One more: Don't let yourself get stuck or discouraged. It's a fact of life that not all the materials are good. So there are some actual errors. Some exercises are just too darned hard, need material presented later in the book or not at all, or are just tangential curiosities not worth the trouble. Some of the writing can be obscure. Often there is not enough motivation to let you figure out what is important and what is not: If really obscure definition X or theorem Y seems not to be used in the rest of the book, then find some good reason to study X and Y or maybe delay them or just skip them. Sometimes obscure X, Y actually are important; sometimes not. There should be motivation, but commonly there is not.

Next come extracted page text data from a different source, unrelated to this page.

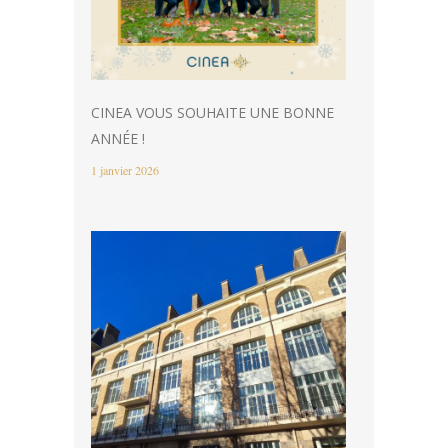
CINEA VOUS SOUHAITE UNE BONNE
ANNÉE !
1 janvier 2026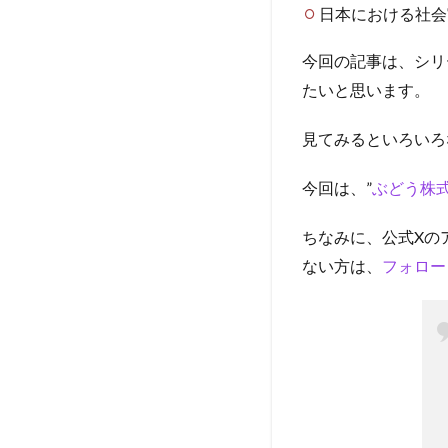
日本における社会
今回の記事は、シリ
たいと思います。
見てみるといろいろ
今回は、”
ぶどう株
ちなみに、公式Xの
ない方は、
フォロー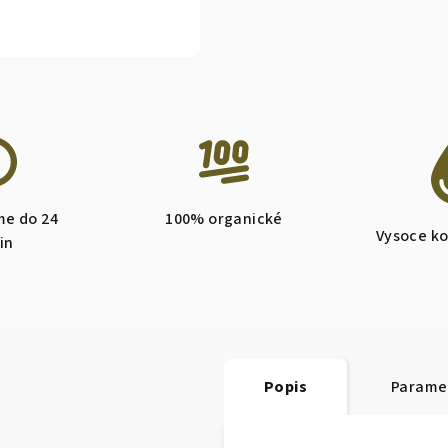
me do 24
100% organické
Vysoce k
in
Popis
Parame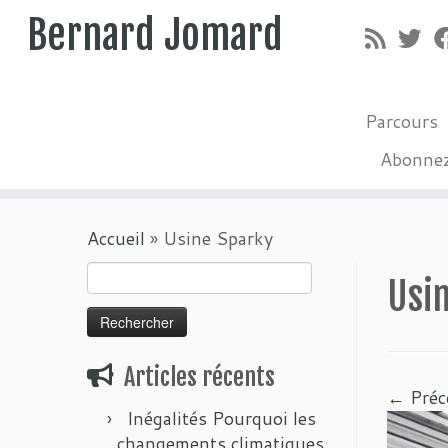
Bernard Jomard
Parcours
Abonne
Passer
Accueil
»
Usine Sparky
au
contenu
Rechercher :
Usi
Articles récents
← Préc
Inégalités Pourquoi les
changements climatiques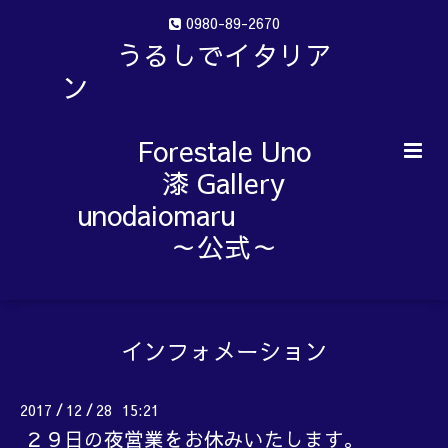
0980-89-2670
うるしでイタリア
ン
Forestale Uno
漆 Gallery
unodaiomaru
～公式～
インフォメーション
2017
12
28 15:21
/
/
２９日の夜営業をお休みいたします。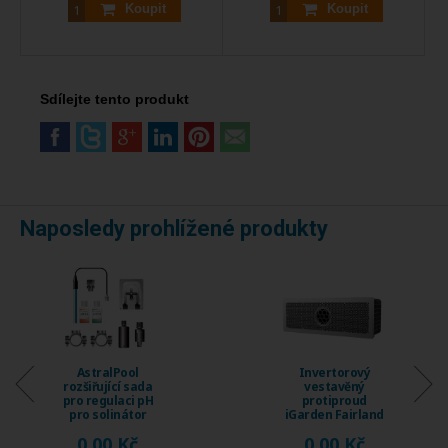
Koupit
Koupit
Sdílejte tento produkt
Naposledy prohlížené produkty
AstralPool
Invertorový
rozšiřující sada
vestavěný
pro regulaci pH
protiproud
pro solinátor
iGarden Fairland
Energy Connect
Fix Jet, průtok 230
0,00 Kč
0,00 Kč
...
...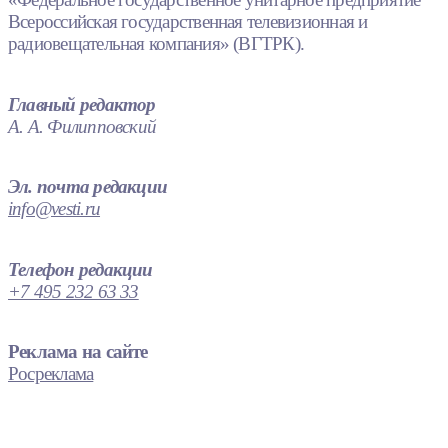
Всероссийская государственная телевизионная и
радиовещательная компания» (ВГТРК).
Главный редактор
А. А. Филипповский
Эл. почта редакции
info@vesti.ru
Телефон редакции
+7 495 232 63 33
Реклама на сайте
Росреклама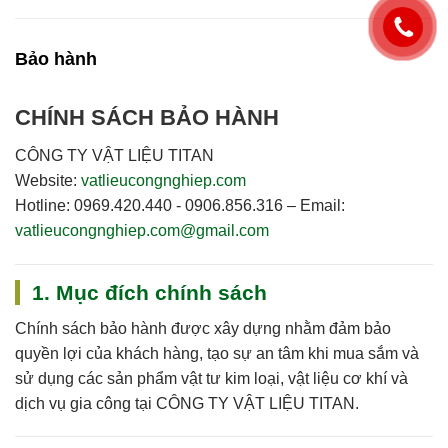
Bảo hành
CHÍNH SÁCH BẢO HÀNH
CÔNG TY VẬT LIỆU TITAN
Website:
vatlieucongnghiep.com
Hotline:
0969.420.440 - 0906.856.316
–
Email:
vatlieucongnghiep.com@gmail.com
1. Mục đích chính sách
Chính sách bảo hành được xây dựng nhằm đảm bảo
quyền lợi của khách hàng, tạo sự an tâm khi mua sắm và
sử dụng các sản phẩm vật tư kim loại, vật liệu cơ khí và
dịch vụ gia công tại
CÔNG TY VẬT LIỆU TITAN
.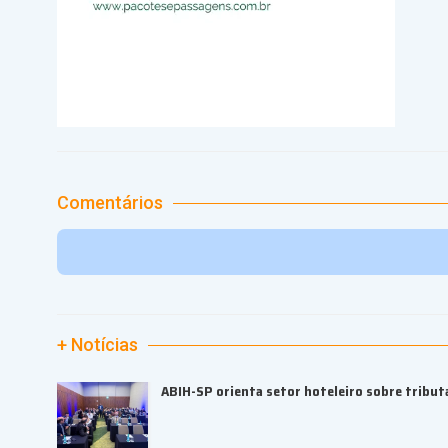
Comentários
+ Notícias
ABIH-SP orienta setor hoteleiro sobre tributa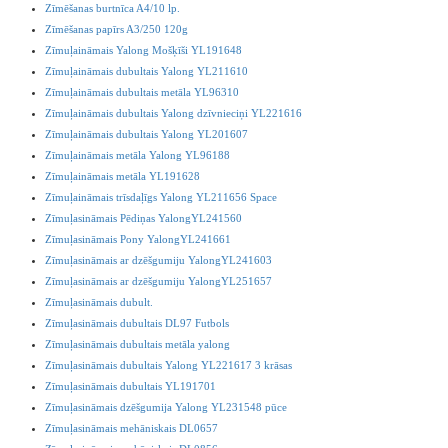
Zīmēšanas burtnīca A4/10 lp.
Zīmēšanas papīrs A3/250 120g
Zīmuļaināmais Yalong Mošķīši YL191648
Zīmuļaināmais dubultais Yalong YL211610
Zīmuļaināmais dubultais metāla YL96310
Zīmuļaināmais dubultais Yalong dzīvnieciņi YL221616
Zīmuļaināmais dubultais Yalong YL201607
Zīmuļaināmais metāla Yalong YL96188
Zīmuļaināmais metāla YL191628
Zīmuļaināmais trīsdaļīgs Yalong YL211656 Space
Zīmuļasināmais Pēdiņas YalongYL241560
Zīmuļasināmais Pony YalongYL241661
Zīmuļasināmais ar dzēšgumiju YalongYL241603
Zīmuļasināmais ar dzēšgumiju YalongYL251657
Zīmuļasināmais dubult.
Zīmuļasināmais dubultais DL97 Futbols
Zīmuļasināmais dubultais metāla yalong
Zīmuļasināmais dubultais Yalong YL221617 3 krāsas
Zīmuļasināmais dubultais YL191701
Zīmuļasināmais dzēšgumija Yalong YL231548 pūce
Zīmuļasināmais mehāniskais DL0657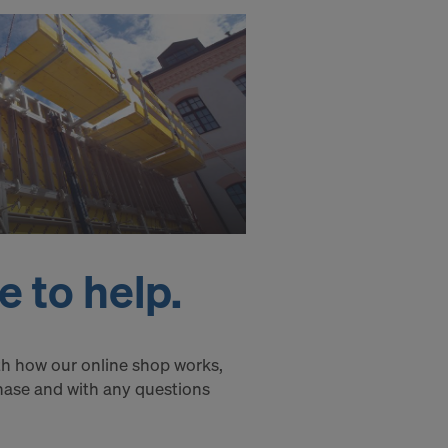
om att du
ES OCH
?
 to help.
ith how our online shop works,
chase and with any questions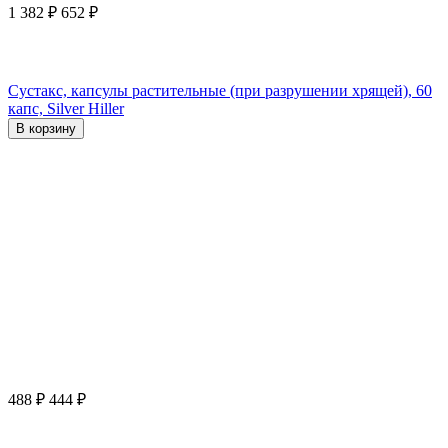
1 382
₽
652
₽
Сустакс, капсулы растительные (при разрушении хрящей), 60
капс, Silver Hiller
В корзину
488
₽
444
₽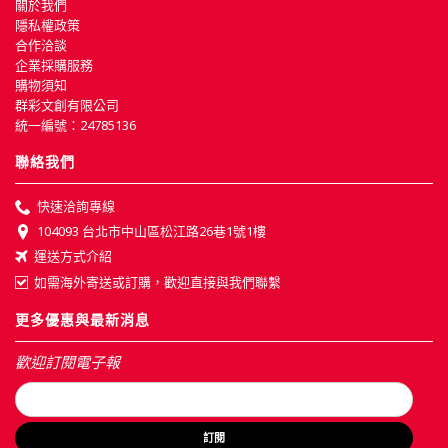
關於我們
隱私權政策
合作洽談
企業採購服務
購物須知
群彩文創有限公司
統一編號：24785136
聯絡我們
快速洽詢專線
104093 台北市中山區松江路26巷1號1樓
運送方式介紹
如需海外寄送或訂購，歡迎直接與我們聯繫
更多優惠與最新消息
歡迎訂閱電子報
訂閱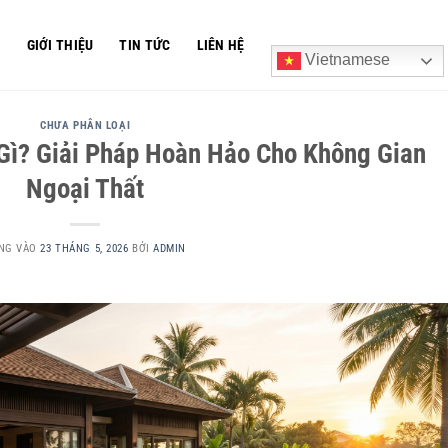
Ủ
GIỚI THIỆU
TIN TỨC
LIÊN HỆ
Vietnamese
CHƯA PHÂN LOẠI
Gì? Giải Pháp Hoàn Hảo Cho Không Gian
Ngoại Thất
NG VÀO
23 THÁNG 5, 2026
BỞI
ADMIN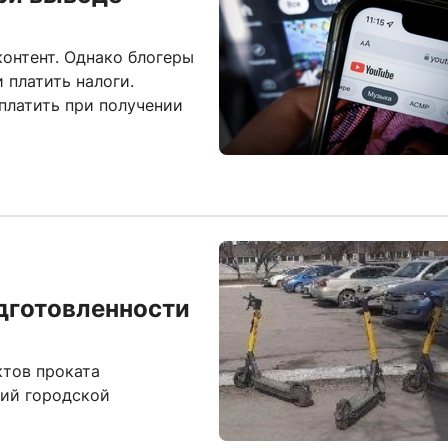
онтент. Однако блогеры
 платить налоги.
 платить при получении
дготовленности
ктов проката
вий городской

If you can't after a good effort understand something or solve an exercise, don't assume that the difficulty is you or that you are leaving a dangerous hole in your knowledge. If later you decide you need that something, then return and give it another shot.
Generally for a really good, mature view of a book, just need more than one pass through it; so don't seek everything on just a first pass. Even given a really thorough first pass, you will notice significantly more on a second pass, e.g., some later material on the first pass will help you better understand the real points and importance of some earlier material on a second pass. And do glance at some alternative treatments.
One recommendation is to chew on a proof until you really see it thoroughly. A counter recommendation is just to notice that we are all short of time. Net, use some judgment.
TBBH, that's kind of disappointing.
I was hoping to see some sort of insight around deep learning stuff.